**Kaynak Metin**.
·····
Uzmanların ağzından herhangi bir gıda hakkında bilgilendiriliyoruz. Gazetelerde, televizyonlarda ve artık internette bununla ilgili sayfalarca bilgi bombardımanına tutuluyoruz. Son bir gün yine saygın uzmanların ağzından “Pardon yanlışmış” denilerek o konudaki her şey çöpe gidiyor. Gelsin yeni bilgiler…
Misal. Tereyağı: ağır dendi, damarları tıkar dendi ama sonunda kadri kıymeti anlaşıldı. Yumurta konusunda benzer şeyler yaşadık. Üretim tarafı zaten ayrı bir hikaye; hibrit tohumlar, kimyasal ilaçlar, hormonlar, mevsimsiz yetiştirilen sebze ve meyveler. Üretimde yapılan yanlışların bir başka yönü de yerel tarımı ve çiftçiyi zora sokan ithal ürünler. Düşünün; yeşil mercimek gibi soframızın demirbaş gıdasını, günümüzde yüzde 90 oranında Kanada’dan ithal ediyoruz.
·····
**Kayıtlardan Alıntılar**.
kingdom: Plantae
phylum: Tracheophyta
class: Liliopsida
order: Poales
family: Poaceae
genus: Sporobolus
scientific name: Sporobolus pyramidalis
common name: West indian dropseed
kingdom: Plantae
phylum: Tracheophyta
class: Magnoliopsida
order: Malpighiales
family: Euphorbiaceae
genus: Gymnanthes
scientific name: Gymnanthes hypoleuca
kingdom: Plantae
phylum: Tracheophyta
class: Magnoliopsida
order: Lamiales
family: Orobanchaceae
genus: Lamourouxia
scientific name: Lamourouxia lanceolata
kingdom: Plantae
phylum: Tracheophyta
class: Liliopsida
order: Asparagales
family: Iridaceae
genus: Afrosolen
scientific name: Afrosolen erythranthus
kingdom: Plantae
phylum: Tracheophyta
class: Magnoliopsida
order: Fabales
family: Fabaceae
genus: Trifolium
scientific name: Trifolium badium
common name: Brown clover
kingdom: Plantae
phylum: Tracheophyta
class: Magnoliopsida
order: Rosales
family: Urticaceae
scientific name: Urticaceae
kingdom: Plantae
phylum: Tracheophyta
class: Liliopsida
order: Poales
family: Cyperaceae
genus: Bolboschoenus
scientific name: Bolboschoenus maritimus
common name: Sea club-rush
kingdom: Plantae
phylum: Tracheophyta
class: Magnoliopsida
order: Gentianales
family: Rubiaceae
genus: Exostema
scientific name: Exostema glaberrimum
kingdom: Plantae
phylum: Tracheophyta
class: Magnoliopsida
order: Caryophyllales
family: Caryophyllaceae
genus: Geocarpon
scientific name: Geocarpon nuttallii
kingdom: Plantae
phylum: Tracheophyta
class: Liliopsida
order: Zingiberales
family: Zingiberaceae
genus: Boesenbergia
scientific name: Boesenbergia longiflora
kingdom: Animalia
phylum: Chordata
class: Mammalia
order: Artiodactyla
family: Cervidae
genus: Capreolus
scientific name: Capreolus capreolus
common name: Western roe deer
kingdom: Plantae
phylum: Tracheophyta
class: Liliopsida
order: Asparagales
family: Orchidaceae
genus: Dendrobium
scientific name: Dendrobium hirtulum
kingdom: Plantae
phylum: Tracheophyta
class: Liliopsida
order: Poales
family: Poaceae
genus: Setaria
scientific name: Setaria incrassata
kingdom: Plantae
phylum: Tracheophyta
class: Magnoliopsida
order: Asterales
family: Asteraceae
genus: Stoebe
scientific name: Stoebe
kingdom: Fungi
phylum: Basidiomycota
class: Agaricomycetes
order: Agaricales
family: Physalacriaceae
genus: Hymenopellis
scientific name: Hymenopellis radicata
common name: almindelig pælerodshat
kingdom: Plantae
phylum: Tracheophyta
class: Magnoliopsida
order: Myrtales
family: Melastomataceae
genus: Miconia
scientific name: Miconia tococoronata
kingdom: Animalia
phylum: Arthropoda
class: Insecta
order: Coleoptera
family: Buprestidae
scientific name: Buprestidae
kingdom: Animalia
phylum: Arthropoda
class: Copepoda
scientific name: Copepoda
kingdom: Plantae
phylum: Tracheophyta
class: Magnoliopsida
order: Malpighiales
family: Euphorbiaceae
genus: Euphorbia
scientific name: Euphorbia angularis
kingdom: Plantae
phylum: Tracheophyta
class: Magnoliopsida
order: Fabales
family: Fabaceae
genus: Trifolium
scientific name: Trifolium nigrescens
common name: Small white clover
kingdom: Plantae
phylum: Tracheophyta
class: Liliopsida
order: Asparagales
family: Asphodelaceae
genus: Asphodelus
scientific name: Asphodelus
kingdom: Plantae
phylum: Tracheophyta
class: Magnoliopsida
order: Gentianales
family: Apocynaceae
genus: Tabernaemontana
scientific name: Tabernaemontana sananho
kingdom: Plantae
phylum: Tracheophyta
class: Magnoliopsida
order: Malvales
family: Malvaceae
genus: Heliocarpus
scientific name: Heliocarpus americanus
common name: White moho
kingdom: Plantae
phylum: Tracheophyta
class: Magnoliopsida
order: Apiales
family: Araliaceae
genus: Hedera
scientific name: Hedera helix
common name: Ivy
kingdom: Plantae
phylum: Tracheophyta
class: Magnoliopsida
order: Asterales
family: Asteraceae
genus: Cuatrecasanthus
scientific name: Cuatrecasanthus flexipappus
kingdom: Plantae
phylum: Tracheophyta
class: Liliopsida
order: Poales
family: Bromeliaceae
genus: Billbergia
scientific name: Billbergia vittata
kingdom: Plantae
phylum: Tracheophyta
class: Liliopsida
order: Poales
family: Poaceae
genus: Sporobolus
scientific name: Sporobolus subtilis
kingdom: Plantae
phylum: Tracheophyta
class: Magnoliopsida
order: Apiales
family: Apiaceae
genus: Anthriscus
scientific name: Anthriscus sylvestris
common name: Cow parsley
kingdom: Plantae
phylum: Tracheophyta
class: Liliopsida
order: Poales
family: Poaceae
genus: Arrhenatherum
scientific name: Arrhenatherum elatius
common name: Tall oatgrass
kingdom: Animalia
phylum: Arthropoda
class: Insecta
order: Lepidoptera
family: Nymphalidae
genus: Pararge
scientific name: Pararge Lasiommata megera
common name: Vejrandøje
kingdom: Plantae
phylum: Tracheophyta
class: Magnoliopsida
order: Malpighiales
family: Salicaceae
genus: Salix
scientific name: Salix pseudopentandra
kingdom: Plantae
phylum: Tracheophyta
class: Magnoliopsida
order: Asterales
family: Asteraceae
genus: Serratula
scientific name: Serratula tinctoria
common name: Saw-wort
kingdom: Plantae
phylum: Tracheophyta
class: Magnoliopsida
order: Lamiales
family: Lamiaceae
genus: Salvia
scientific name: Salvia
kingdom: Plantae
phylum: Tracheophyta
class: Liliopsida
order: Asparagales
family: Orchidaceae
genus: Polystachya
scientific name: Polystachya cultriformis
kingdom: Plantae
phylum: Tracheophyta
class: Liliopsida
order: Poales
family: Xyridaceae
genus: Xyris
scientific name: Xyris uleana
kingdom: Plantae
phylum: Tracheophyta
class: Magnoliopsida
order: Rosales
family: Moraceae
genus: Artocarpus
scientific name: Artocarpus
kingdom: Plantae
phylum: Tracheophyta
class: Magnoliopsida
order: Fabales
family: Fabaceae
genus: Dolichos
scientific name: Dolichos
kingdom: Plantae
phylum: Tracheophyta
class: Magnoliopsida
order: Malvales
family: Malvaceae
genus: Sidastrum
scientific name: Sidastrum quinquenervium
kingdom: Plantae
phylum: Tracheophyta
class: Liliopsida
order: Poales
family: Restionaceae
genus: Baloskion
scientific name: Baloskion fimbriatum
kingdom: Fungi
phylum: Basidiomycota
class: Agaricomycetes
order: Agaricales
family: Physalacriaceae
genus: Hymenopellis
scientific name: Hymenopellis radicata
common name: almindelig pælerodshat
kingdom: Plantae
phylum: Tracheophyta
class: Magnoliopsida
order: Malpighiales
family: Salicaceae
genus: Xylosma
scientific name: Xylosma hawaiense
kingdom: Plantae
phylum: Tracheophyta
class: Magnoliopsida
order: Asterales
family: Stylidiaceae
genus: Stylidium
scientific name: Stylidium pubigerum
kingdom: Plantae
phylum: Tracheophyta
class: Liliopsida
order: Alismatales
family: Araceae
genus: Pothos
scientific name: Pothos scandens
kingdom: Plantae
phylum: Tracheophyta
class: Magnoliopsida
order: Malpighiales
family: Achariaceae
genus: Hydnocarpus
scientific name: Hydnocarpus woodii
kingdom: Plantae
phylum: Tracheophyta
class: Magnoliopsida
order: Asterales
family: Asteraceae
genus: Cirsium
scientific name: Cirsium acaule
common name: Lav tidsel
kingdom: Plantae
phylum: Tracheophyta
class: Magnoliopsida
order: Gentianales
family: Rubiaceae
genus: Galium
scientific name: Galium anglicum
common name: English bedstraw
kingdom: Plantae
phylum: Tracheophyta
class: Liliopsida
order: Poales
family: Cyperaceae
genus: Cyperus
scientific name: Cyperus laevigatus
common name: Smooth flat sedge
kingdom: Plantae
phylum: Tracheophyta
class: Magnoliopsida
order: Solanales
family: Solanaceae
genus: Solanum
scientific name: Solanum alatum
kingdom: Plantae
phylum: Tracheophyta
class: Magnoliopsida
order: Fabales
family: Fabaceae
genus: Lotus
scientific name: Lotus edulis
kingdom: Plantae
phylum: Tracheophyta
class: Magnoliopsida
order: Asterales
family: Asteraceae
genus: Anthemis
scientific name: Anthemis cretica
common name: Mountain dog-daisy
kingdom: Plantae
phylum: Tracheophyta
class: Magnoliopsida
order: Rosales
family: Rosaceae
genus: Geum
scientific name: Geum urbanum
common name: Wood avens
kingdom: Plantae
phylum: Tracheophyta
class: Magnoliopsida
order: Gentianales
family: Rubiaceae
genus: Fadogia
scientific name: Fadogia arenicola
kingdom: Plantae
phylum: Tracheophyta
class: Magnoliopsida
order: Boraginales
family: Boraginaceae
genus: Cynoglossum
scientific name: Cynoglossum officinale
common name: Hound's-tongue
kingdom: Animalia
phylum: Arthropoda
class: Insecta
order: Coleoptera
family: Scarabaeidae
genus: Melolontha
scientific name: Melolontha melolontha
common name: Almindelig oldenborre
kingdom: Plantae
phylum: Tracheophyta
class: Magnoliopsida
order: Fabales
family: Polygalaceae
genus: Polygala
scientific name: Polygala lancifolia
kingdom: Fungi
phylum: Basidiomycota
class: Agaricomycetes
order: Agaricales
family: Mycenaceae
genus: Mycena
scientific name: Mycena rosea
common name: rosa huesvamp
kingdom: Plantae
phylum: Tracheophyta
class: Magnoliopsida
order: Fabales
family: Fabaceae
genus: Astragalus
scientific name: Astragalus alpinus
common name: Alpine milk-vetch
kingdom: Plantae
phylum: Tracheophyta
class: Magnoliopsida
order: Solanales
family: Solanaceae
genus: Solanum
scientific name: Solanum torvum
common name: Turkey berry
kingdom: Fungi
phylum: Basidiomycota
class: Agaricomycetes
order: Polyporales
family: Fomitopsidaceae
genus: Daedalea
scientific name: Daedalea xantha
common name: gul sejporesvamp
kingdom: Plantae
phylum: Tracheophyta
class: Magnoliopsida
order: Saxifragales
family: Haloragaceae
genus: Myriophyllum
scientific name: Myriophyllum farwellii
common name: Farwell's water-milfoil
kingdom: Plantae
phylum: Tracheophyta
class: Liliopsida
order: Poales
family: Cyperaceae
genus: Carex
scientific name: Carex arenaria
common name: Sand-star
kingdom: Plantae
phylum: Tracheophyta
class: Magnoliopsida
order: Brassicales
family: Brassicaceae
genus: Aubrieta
·····
**Alıştırma Yönergeleri**.
- 1) Kaynak metne göre yeşil mercimeğin yüzde kaçı günümüzde Kanada'dan ithal ediliyor?
- 2) Kayıtlardaki satırları, "order: Boraginales" ifadesinin geçtiği satırdan başlayıp "scientific name: Polygala lancifolia" ifadesinin geçtiği satıra kadar, iki uçtaki satırlar da dahil olmak üzere hiç değiştirmeden yazın.

**Alıştırma Çözümleri**.
- 1) Yüzde 90'ı.

- 2)
order: Boraginales
family: Boraginaceae
genus: Cynoglossum
scientific name: Cynoglossum officinale
common name: Hound's-tongue
kingdom: Animalia
phylum: Arthropoda
class: Insecta
order: Coleoptera
family: Scarabaeidae
genus: Melolontha
scientific name: Melolontha melolontha
common name: Almindelig oldenborre
kingdom: Plantae
phylum: Tracheophyta
class: Magnoliopsida
order: Fabales
family: Polygalaceae
genus: Polygala
scientific name: Polygala lancifolia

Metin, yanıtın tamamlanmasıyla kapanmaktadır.